- **WHAT YOU NEED TO DO**
Could you print the stretch of lines below from the one with "K tomuto produktu" through the one with "ΝΕΑ ΔΗΜΟΥ ΑΜΑΡΙΟΥ", exactly as they stand and without any pictures?

- **Page-level text extractions**
****
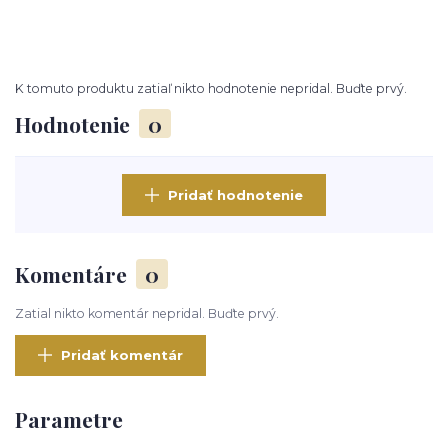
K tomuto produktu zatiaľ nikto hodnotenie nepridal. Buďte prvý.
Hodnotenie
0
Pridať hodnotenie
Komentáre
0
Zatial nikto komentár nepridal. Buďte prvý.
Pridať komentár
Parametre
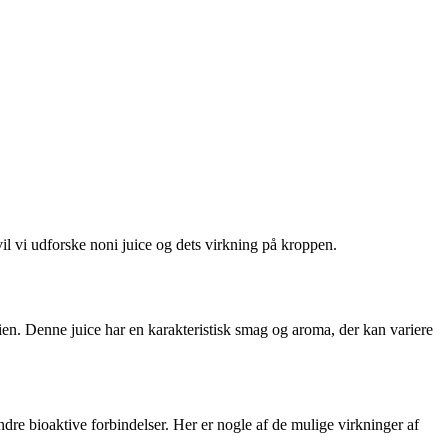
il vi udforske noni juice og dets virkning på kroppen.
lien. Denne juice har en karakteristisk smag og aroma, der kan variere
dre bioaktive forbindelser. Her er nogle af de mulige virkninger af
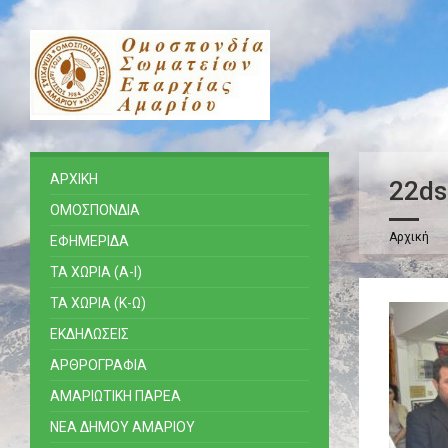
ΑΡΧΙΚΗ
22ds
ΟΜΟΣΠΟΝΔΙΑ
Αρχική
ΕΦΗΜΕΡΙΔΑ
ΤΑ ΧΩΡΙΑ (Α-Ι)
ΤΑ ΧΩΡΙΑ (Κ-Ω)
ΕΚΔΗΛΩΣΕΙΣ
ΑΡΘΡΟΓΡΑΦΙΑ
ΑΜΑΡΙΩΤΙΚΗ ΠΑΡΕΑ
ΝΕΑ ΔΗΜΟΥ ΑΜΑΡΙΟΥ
****
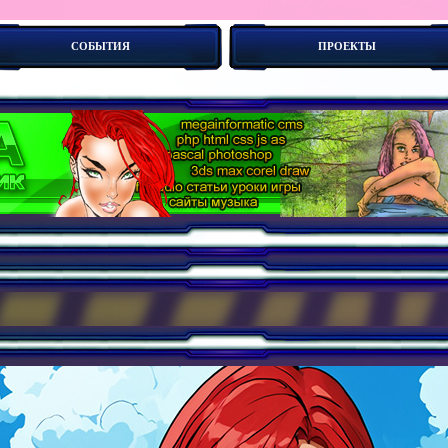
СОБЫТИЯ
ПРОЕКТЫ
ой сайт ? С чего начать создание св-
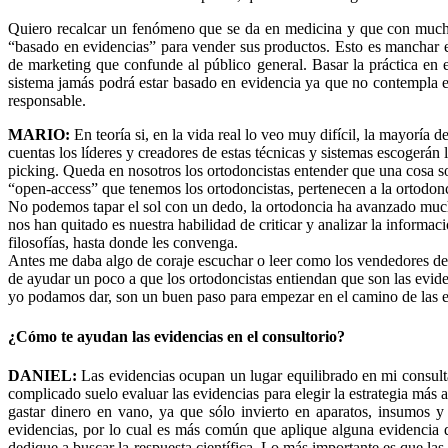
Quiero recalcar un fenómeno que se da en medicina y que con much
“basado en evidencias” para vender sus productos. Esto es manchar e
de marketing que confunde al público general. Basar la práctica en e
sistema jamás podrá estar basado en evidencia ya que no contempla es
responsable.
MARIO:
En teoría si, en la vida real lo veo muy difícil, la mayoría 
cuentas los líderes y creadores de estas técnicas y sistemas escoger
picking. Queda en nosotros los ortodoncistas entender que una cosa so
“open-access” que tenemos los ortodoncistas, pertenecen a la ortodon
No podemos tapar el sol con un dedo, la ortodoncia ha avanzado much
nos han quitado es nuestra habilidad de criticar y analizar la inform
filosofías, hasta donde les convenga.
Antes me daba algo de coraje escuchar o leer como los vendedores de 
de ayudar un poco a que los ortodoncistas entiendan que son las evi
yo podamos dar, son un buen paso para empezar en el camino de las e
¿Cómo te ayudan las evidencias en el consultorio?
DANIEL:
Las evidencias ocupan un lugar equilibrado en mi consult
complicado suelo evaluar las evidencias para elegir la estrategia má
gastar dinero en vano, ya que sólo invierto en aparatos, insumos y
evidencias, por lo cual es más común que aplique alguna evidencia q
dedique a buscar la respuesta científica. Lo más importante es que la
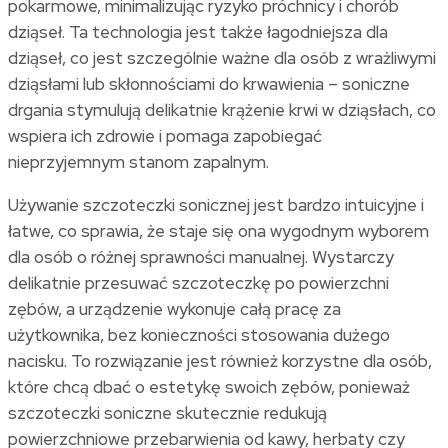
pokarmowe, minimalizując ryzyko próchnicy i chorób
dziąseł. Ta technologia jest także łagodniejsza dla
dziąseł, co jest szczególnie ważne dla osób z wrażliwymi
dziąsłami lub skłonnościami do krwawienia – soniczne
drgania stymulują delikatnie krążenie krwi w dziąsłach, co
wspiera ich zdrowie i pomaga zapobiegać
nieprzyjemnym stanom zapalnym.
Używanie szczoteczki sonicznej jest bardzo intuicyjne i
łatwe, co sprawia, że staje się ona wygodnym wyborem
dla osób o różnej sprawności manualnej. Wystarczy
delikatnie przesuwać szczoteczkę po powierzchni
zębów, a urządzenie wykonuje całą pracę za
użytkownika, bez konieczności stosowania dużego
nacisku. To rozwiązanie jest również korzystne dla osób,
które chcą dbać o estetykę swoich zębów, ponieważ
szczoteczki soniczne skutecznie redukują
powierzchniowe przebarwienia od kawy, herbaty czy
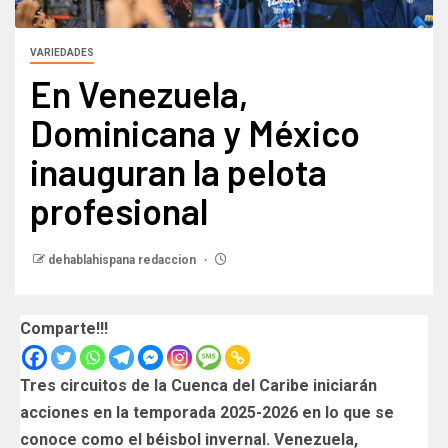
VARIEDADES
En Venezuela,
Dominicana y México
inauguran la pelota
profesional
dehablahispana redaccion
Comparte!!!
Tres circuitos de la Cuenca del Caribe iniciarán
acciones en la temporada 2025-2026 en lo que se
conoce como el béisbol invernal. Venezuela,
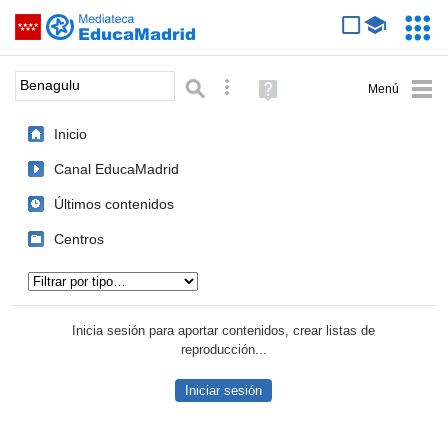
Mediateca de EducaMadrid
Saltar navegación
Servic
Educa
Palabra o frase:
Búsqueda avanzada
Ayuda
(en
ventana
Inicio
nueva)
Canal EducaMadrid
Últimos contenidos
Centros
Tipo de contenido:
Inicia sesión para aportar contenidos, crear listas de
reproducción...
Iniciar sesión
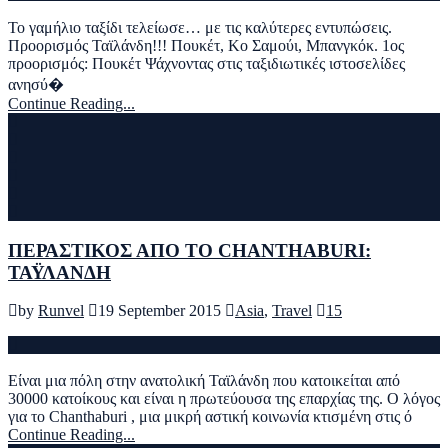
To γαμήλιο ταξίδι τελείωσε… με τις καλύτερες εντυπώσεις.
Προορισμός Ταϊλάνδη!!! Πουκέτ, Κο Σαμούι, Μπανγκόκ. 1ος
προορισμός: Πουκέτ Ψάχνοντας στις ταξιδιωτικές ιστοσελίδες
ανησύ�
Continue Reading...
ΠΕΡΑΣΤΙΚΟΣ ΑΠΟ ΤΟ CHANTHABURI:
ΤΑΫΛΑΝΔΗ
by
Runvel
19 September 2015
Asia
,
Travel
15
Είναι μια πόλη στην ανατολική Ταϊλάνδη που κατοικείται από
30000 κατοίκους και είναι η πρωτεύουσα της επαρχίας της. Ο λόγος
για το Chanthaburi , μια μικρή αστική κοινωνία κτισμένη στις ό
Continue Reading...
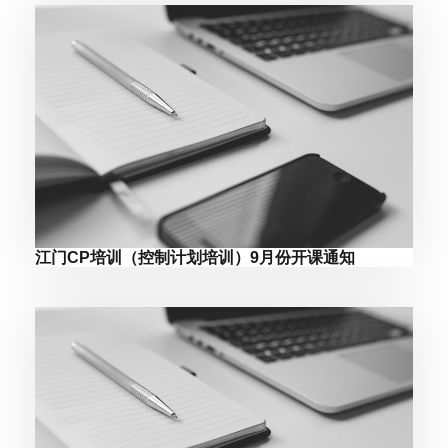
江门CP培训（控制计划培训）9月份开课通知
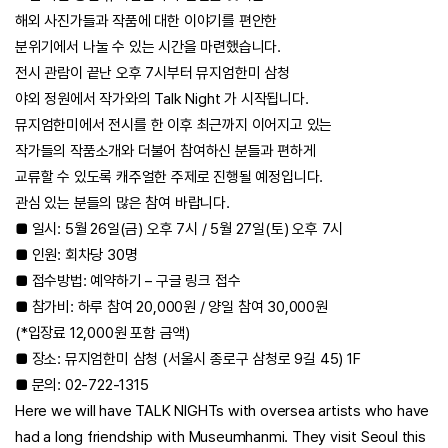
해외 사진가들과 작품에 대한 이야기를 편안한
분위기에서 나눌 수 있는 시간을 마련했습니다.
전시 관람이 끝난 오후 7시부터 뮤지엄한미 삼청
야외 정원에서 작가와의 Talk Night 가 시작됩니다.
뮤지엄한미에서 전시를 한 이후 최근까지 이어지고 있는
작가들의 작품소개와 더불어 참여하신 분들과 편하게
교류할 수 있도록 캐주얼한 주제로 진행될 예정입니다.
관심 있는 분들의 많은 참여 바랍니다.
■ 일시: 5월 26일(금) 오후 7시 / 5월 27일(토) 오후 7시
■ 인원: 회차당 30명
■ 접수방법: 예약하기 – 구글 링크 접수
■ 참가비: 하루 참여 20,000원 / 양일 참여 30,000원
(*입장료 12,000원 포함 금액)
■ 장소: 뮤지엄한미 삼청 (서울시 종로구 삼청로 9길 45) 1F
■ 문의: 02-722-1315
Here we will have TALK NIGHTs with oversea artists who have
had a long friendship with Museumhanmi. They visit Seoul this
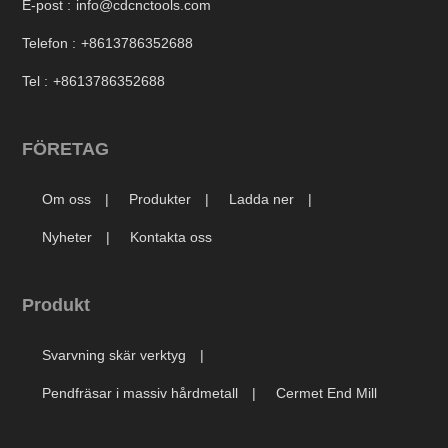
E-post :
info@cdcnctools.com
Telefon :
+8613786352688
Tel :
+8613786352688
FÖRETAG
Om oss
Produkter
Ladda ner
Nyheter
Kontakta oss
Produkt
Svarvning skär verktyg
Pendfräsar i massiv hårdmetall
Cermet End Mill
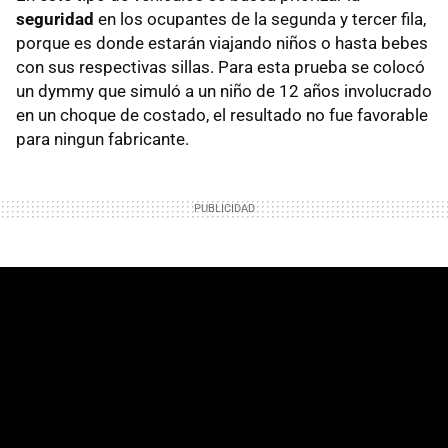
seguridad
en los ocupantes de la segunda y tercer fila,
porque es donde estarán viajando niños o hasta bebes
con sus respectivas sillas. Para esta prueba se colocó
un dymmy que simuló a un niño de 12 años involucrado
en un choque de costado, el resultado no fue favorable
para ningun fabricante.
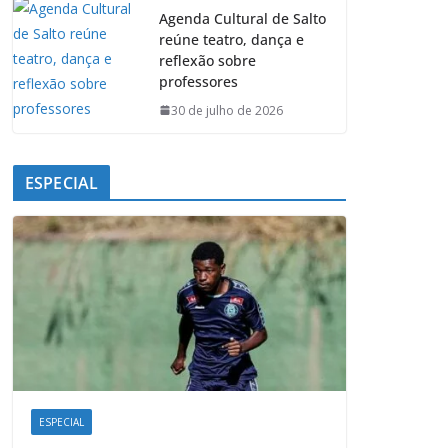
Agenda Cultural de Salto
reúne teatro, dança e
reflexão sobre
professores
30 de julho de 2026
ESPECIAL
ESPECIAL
****
- **YOUR RESPONSE**
K tomuto produktu zatiaľ nikto hodnotenie nepridal. Buďte prvý.
Hodnotenie
0
Pridať hodnotenie
Komentáre
0
Zatial nikto komentár nepridal. Buďte prvý.
Pridať komentár
Parametre
il vi udforske noni juice og dets virkning på kroppen.
lien. Denne juice har en karakteristisk smag og aroma, der kan variere
dre bioaktive forbindelser. Her er nogle af de mulige virkninger af
ΑΡΧΙΚΗ
22ds
ΟΜΟΣΠΟΝΔΙΑ
Αρχική
ΕΦΗΜΕΡΙΔΑ
ΤΑ ΧΩΡΙΑ (Α-Ι)
ΤΑ ΧΩΡΙΑ (Κ-Ω)
ΕΚΔΗΛΩΣΕΙΣ
ΑΡΘΡΟΓΡΑΦΙΑ
ΑΜΑΡΙΩΤΙΚΗ ΠΑΡΕΑ
ΝΕΑ ΔΗΜΟΥ ΑΜΑΡΙΟΥ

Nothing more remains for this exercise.